§ **Work to be completed**
Count the lines in the rows below that contain the string "บานเป", treating case as significant. Reply with the number alone.

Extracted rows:
════════════════════

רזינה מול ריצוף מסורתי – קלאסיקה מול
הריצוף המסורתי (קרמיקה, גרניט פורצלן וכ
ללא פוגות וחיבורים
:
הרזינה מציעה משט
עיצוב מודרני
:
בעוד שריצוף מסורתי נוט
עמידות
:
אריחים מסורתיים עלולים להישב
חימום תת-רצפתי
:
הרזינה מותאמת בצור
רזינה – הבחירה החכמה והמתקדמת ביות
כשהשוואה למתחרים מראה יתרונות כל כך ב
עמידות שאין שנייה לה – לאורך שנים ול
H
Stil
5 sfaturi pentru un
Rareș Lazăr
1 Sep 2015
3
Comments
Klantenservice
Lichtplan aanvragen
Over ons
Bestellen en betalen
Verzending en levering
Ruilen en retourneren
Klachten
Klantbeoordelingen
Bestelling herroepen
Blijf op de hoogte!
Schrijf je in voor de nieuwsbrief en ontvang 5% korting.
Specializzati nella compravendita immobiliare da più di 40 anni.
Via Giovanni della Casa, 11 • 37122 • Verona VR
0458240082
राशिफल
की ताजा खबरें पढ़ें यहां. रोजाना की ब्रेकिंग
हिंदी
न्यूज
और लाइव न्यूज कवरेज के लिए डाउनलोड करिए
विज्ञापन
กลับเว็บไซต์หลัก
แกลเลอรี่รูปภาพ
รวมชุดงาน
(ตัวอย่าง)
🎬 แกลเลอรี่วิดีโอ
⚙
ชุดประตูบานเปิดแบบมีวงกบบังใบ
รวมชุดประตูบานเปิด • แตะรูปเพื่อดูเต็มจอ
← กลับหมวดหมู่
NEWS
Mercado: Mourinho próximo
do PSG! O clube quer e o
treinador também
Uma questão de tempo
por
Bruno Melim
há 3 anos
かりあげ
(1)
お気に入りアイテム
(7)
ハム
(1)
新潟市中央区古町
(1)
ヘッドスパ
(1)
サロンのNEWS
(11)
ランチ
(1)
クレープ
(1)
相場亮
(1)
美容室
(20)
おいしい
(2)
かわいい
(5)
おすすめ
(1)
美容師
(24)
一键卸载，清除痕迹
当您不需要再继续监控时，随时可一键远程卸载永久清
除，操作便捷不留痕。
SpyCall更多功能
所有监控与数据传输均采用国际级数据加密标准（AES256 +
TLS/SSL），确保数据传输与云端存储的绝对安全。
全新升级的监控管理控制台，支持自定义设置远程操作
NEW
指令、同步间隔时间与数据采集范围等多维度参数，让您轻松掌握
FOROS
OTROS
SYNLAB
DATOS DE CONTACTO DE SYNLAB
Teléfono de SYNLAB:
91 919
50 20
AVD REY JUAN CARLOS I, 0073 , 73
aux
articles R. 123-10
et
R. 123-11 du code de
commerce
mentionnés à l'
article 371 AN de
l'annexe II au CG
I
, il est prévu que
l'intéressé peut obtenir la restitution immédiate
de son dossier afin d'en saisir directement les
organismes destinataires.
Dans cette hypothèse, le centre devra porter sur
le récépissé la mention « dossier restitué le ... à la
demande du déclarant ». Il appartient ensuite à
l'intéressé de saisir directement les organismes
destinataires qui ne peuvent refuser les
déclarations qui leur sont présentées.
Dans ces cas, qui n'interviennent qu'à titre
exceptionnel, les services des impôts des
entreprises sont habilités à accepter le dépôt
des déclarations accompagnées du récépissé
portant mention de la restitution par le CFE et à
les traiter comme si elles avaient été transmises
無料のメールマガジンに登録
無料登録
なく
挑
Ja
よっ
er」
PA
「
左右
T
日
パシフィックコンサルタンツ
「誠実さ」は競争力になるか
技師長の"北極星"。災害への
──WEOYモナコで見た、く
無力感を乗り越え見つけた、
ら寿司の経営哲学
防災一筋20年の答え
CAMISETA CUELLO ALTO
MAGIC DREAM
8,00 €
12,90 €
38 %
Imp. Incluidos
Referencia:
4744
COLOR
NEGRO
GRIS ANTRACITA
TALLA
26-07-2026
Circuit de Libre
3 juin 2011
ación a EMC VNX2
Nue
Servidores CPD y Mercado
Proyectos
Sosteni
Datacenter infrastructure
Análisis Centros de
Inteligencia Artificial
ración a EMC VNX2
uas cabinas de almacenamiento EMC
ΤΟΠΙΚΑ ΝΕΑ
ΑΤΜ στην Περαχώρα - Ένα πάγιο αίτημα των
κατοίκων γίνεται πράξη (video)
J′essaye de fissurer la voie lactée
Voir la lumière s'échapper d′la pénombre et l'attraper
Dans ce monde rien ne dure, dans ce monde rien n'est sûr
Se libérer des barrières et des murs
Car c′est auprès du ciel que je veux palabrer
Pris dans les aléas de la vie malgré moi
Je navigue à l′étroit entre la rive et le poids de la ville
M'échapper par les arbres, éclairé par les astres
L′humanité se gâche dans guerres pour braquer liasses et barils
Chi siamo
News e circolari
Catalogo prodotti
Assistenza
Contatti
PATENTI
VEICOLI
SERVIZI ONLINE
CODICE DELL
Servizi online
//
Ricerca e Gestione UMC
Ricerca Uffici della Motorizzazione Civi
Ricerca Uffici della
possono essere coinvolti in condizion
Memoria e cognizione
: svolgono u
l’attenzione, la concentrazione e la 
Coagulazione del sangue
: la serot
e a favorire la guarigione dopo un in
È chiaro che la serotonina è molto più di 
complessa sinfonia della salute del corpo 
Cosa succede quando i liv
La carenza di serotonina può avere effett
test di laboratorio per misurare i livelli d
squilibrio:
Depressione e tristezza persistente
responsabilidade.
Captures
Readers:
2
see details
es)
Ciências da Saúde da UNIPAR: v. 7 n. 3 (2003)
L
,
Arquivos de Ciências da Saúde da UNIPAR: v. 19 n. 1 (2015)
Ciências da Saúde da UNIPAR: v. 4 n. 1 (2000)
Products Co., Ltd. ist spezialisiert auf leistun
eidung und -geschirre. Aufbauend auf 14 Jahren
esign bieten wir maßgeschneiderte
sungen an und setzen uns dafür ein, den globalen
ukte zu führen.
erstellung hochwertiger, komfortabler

════════════════════

§ **Answer section**
2